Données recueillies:

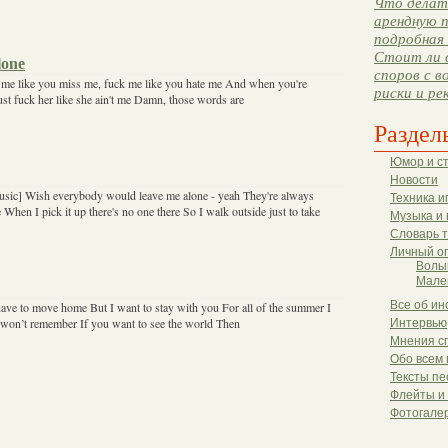
Что делать
арендную п
подробная 
Стоит ли 
lone
споров с в
s me like you miss me, fuck me like you hate me And when you're
риски и ре
st fuck her like she ain't me Damn, those words are
Раздел
Юмор и с
Новости
usic] Wish everybody would leave me alone - yeah They're always
Техника и
 When I pick it up there's no one there So I walk outside just to take
Музыка и 
Словарь 
Личный о
Волы
Мале
Все об ин
have to move home But I want to stay with you For all of the summer I
won’t remember If you want to see the world Then
Интервью
Мнения с
Обо всем 
Тексты пе
Флейты и
Фотогале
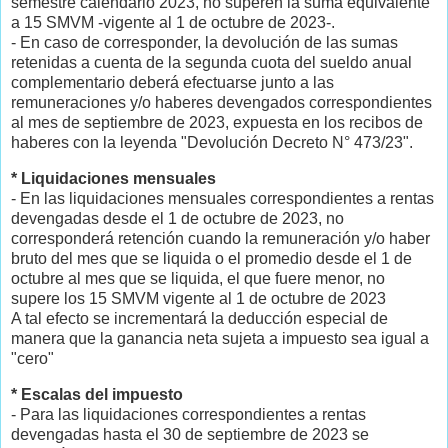
semestre calendario 2023, no superen la suma equivalente
a 15 SMVM -vigente al 1 de octubre de 2023-.
- En caso de corresponder, la devolución de las sumas
retenidas a cuenta de la segunda cuota del sueldo anual
complementario deberá efectuarse junto a las
remuneraciones y/o haberes devengados correspondientes
al mes de septiembre de 2023, expuesta en los recibos de
haberes con la leyenda "Devolución Decreto N° 473/23".
* Liquidaciones mensuales
- En las liquidaciones mensuales correspondientes a rentas
devengadas desde el 1 de octubre de 2023, no
corresponderá retención cuando la remuneración y/o haber
bruto del mes que se liquida o el promedio desde el 1 de
octubre al mes que se liquida, el que fuere menor, no
supere los 15 SMVM vigente al 1 de octubre de 2023
A tal efecto se incrementará la deducción especial de
manera que la ganancia neta sujeta a impuesto sea igual a
"cero"
* Escalas del impuesto
- Para las liquidaciones correspondientes a rentas
devengadas hasta el 30 de septiembre de 2023 se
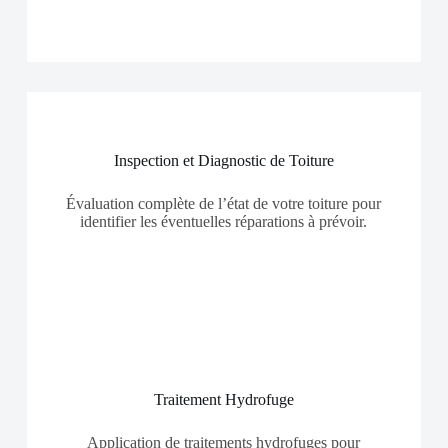
Inspection et Diagnostic de Toiture
Évaluation complète de l’état de votre toiture pour
identifier les éventuelles réparations à prévoir.
Traitement Hydrofuge
Application de traitements hydrofuges pour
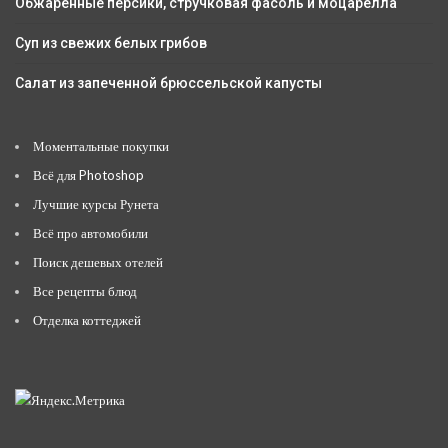
Обжаренные персики, стручковая фасоль и моцарелла
Суп из свежих белых грибов
Салат из запеченной брюссельской капусты
Моментальные покупки
Всё для Photoshop
Лучшие курсы Рунета
Всё про автомобили
Поиск дешевых отелей
Все рецепты блюд
Отделка коттеджей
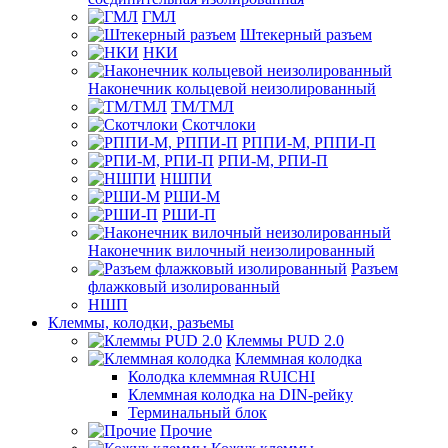
ГМЛ
Штекерный разъем
НКИ
Наконечник кольцевой неизолированный
ТМ/ТМЛ
Скотчлоки
РППИ-М, РППИ-П
РПИ-М, РПИ-П
НШПИ
РШИ-М
РШИ-П
Наконечник вилочный неизолированный
Разъем
флажковый изолированный
НШП
Клеммы, колодки, разъемы
Клеммы PUD 2.0
Клеммная колодка
Колодка клеммная RUICHI
Клеммная колодка на DIN-рейку
Терминальный блок
Прочие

Consigne
Modifiez les lignes ci-dessus en remplaçant « Клеммная колодка » par « Клеммный блок » partout où cela apparaît, sans rien changer d'autre. Ne reprenez pas les images dans votre réponse.

Corrigé
Что делать
арендную п
подробная 
Стоит ли 
lone
споров с в
s me like you miss me, fuck me like you hate me And when you're
риски и ре
st fuck her like she ain't me Damn, those words are
Раздел
Юмор и с
Новости
usic] Wish everybody would leave me alone - yeah They're always
Техника и
 When I pick it up there's no one there So I walk outside just to take
Музыка и 
Словарь 
Личный о
Волы
Мале
Все об ин
have to move home But I want to stay with you For all of the summer I
won’t remember If you want to see the world Then
Интервью
Мнения с
Обо всем 
Тексты пе
Флейты и
Фотогале
semestre calendario 2023, no superen la suma equivalente
a 15 SMVM -vigente al 1 de octubre de 2023-.
- En caso de corresponder, la devolución de las sumas
retenidas a cuenta de la segunda cuota del sueldo anual
complementario deberá efectuarse junto a las
remuneraciones y/o haberes devengados correspondientes
al mes de septiembre de 2023, expuesta en los recibos de
haberes con la leyenda "Devolución Decreto N° 473/23".
* Liquidaciones mensuales
- En las liquidaciones mensuales correspondientes a rentas
devengadas desde el 1 de octubre de 2023, no
corresponderá retención cuando la remuneración y/o haber
bruto del mes que se liquida o el promedio desde el 1 de
octubre al mes que se liquida, el que fuere menor, no
supere los 15 SMVM vigente al 1 de octubre de 2023
A tal efecto se incrementará la deducción especial de
manera que la ganancia neta sujeta a impuesto sea igual a
"cero"
* Escalas del impuesto
- Para las liquidaciones correspondientes a rentas
devengadas hasta el 30 de septiembre de 2023 se
Inspection et Diagnostic de Toiture
Évaluation complète de l’état de votre toiture pour
identifier les éventuelles réparations à prévoir.
Traitement Hydrofuge
Application de traitements hydrofuges pour
Обжаренные персики, стручковая фасоль и моцарелла
Суп из свежих белых грибов
Салат из запеченной брюссельской капусты
Моментальные покупки
Всё для Photoshop
Лучшие курсы Рунета
Всё про автомобили
Поиск дешевых отелей
Все рецепты блюд
Отделка коттеджей
ГМЛ
Штекерный разъем
НКИ
Наконечник кольцевой неизолированный
ТМ/ТМЛ
Скотчлоки
РППИ-М, РППИ-П
РПИ-М, РПИ-П
НШПИ
РШИ-М
РШИ-П
Наконечник вилочный неизолированный
Разъем
флажковый изолированный
НШП
Клеммы, колодки, разъемы
Клеммы PUD 2.0
Клеммный блок
Колодка клеммная RUICHI
Клеммный блок на DIN-рейку
Терминальный блок
Прочие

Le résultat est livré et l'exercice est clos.